══ Material provided

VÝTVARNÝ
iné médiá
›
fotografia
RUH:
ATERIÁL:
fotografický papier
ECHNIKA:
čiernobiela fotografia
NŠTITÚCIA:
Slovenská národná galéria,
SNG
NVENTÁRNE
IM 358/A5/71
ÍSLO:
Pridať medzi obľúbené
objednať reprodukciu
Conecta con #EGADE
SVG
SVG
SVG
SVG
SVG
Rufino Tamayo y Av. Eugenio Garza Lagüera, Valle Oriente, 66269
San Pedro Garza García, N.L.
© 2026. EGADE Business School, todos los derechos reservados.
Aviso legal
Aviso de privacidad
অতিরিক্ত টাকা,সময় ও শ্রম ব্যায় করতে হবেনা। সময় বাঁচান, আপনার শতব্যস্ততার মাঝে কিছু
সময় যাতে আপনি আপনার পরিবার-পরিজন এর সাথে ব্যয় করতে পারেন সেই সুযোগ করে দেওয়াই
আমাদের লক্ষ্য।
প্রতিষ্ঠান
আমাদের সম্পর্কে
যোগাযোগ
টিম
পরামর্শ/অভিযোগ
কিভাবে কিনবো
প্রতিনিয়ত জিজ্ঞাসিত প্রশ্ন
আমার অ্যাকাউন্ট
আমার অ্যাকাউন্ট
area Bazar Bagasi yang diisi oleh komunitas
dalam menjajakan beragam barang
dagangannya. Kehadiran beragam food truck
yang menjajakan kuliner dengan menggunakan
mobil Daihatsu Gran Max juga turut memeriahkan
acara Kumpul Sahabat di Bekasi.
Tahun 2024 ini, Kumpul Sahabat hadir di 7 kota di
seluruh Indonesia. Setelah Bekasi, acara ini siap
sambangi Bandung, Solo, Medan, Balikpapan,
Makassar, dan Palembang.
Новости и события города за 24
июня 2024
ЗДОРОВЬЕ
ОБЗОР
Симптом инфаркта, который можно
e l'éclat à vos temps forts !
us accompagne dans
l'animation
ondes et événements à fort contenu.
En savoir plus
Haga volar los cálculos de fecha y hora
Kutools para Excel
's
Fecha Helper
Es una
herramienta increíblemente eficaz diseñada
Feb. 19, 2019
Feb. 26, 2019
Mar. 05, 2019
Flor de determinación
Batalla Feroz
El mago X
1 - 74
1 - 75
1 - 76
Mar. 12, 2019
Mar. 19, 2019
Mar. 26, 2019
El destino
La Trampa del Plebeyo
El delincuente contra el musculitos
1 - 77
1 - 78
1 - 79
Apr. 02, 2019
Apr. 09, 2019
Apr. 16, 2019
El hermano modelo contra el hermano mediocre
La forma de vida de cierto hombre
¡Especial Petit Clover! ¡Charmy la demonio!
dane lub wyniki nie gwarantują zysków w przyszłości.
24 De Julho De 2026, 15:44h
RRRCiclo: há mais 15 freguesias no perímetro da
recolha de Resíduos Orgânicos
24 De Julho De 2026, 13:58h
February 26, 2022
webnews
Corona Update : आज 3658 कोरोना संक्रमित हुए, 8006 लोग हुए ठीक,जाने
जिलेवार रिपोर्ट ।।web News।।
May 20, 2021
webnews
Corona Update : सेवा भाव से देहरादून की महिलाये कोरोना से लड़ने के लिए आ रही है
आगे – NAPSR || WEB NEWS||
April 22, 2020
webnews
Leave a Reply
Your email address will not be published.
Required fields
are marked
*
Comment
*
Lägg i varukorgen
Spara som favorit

════

§ **Instruction**
Select every row above that contains the string "EGADE", and copy each one in full. Case counts.

§ **Solution for this task**
Conecta con #EGADE
© 2026. EGADE Business School, todos los derechos reservados.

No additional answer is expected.